Required work — What you return must match the records word for word, except that images are dropped.

[Start of section]

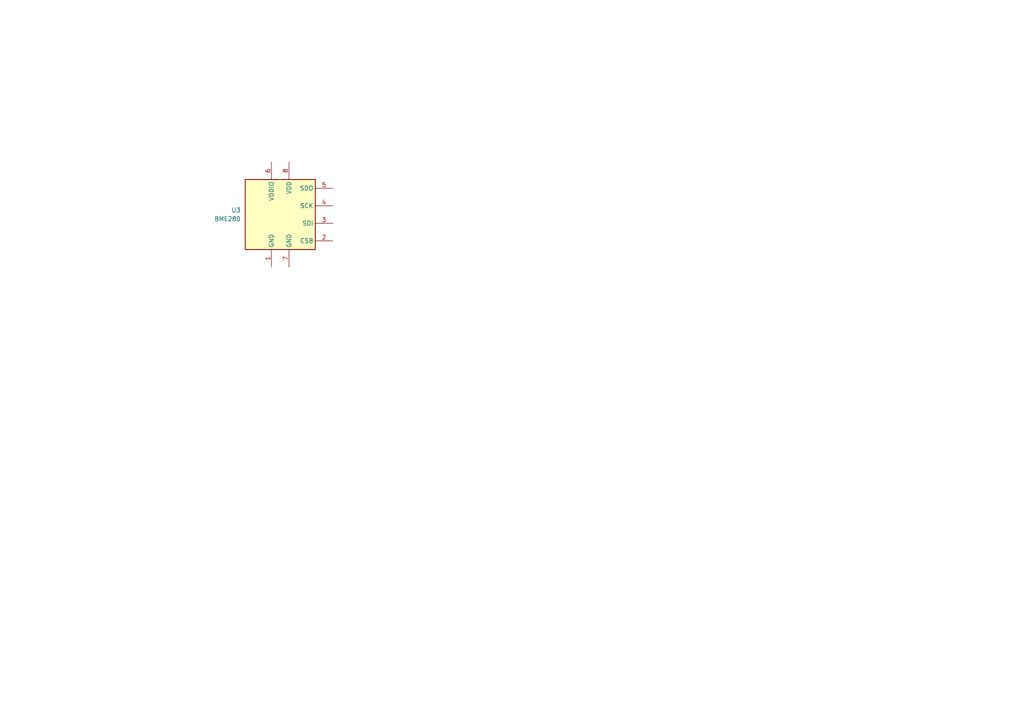
<source format=kicad_sch>
(kicad_sch
	(version 20231120)
	(generator "eeschema")
	(generator_version "8.0")
	(uuid "d3f86d72-ef7c-4b28-9643-dcc92b67ad52")
	(paper "A4")
	
	(symbol
		(lib_id "Sensor:BME280")
		(at 81.28 62.23 0)
		(unit 1)
		(exclude_from_sim no)
		(in_bom yes)
		(on_board yes)
		(dnp no)
		(fields_autoplaced yes)
		(uuid "e5a4558a-4be2-4907-aa6d-8f32ea66002b")
		(property "Reference" "U3"
			(at 69.85 60.9599 0)
			(effects
				(font
					(size 1.27 1.27)
				)
				(justify right)
			)
		)
		(property "Value" "BME280"
			(at 69.85 63.4999 0)
			(effects
				(font
					(size 1.27 1.27)
				)
				(justify right)
			)
		)
		(property "Footprint" "Package_LGA:Bosch_LGA-8_2.5x2.5mm_P0.65mm_ClockwisePinNumbering"
			(at 119.38 73.66 0)
			(effects
				(font
					(size 1.27 1.27)
				)
				(hide yes)
			)
		)
		(property "Datasheet" "https://www.bosch-sensortec.com/media/boschsensortec/downloads/datasheets/bst-bme280-ds002.pdf"
			(at 81.28 67.31 0)
			(effects
				(font
					(size 1.27 1.27)
				)
				(hide yes)
			)
		)
		(property "Description" "3-in-1 sensor, humidity, pressure, temperature, I2C and SPI interface, 1.71-3.6V, LGA-8"
			(at 81.28 62.23 0)
			(effects
				(font
					(size 1.27 1.27)
				)
				(hide yes)
			)
		)
		(pin "7"
			(uuid "b25c9054-a96b-4554-9fac-3960c9a21421")
		)
		(pin "1"
			(uuid "290a921e-8e63-459b-a8f0-b05bd64d69a9")
		)
		(pin "6"
			(uuid "43a388ab-1c77-4731-a9a9-0562eb6611d5")
		)
		(pin "2"
			(uuid "df8f4566-f823-4b90-85f5-9eee2508f804")
		)
		(pin "3"
			(uuid "f8ba3de9-ce3c-47e6-b6ea-8d968f500382")
		)
		(pin "4"
			(uuid "39dbc1e9-c724-4de6-ac00-281f9fef30e7")
		)
		(pin "8"
			(uuid "97c3f4be-9514-4371-8674-02f686c7dd11")
		)
		(pin "5"
			(uuid "e24639b6-93ff-4769-b275-0037903a3739")
		)
		(instances
			(project "badge"
				(path "/dc4a3d77-b0f8-4e90-a4be-3e93c7025348/f56a97b8-cdf4-4860-a0f6-235c1ed6139a"
					(reference "U3")
					(unit 1)
				)
			)
		)
	)
)
</source>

[End of section]

Completed task —
<source format=kicad_sch>
(kicad_sch
	(version 20231120)
	(generator "eeschema")
	(generator_version "8.0")
	(uuid "d3f86d72-ef7c-4b28-9643-dcc92b67ad52")
	(paper "A4")
	
	(symbol
		(lib_id "Sensor:BME280")
		(at 81.28 62.23 0)
		(unit 1)
		(exclude_from_sim no)
		(in_bom yes)
		(on_board yes)
		(dnp no)
		(fields_autoplaced yes)
		(uuid "e5a4558a-4be2-4907-aa6d-8f32ea66002b")
		(property "Reference" "U3"
			(at 69.85 60.9599 0)
			(effects
				(font
					(size 1.27 1.27)
				)
				(justify right)
			)
		)
		(property "Value" "BME280"
			(at 69.85 63.4999 0)
			(effects
				(font
					(size 1.27 1.27)
				)
				(justify right)
			)
		)
		(property "Footprint" "Package_LGA:Bosch_LGA-8_2.5x2.5mm_P0.65mm_ClockwisePinNumbering"
			(at 119.38 73.66 0)
			(effects
				(font
					(size 1.27 1.27)
				)
				(hide yes)
			)
		)
		(property "Datasheet" "https://www.bosch-sensortec.com/media/boschsensortec/downloads/datasheets/bst-bme280-ds002.pdf"
			(at 81.28 67.31 0)
			(effects
				(font
					(size 1.27 1.27)
				)
				(hide yes)
			)
		)
		(property "Description" "3-in-1 sensor, humidity, pressure, temperature, I2C and SPI interface, 1.71-3.6V, LGA-8"
			(at 81.28 62.23 0)
			(effects
				(font
					(size 1.27 1.27)
				)
				(hide yes)
			)
		)
		(pin "7"
			(uuid "b25c9054-a96b-4554-9fac-3960c9a21421")
		)
		(pin "1"
			(uuid "290a921e-8e63-459b-a8f0-b05bd64d69a9")
		)
		(pin "6"
			(uuid "43a388ab-1c77-4731-a9a9-0562eb6611d5")
		)
		(pin "2"
			(uuid "df8f4566-f823-4b90-85f5-9eee2508f804")
		)
		(pin "3"
			(uuid "f8ba3de9-ce3c-47e6-b6ea-8d968f500382")
		)
		(pin "4"
			(uuid "39dbc1e9-c724-4de6-ac00-281f9fef30e7")
		)
		(pin "8"
			(uuid "97c3f4be-9514-4371-8674-02f686c7dd11")
		)
		(pin "5"
			(uuid "e24639b6-93ff-4769-b275-0037903a3739")
		)
		(instances
			(project "badge"
				(path "/dc4a3d77-b0f8-4e90-a4be-3e93c7025348/f56a97b8-cdf4-4860-a0f6-235c1ed6139a"
					(reference "U3")
					(unit 1)
				)
			)
		)
	)
)
</source>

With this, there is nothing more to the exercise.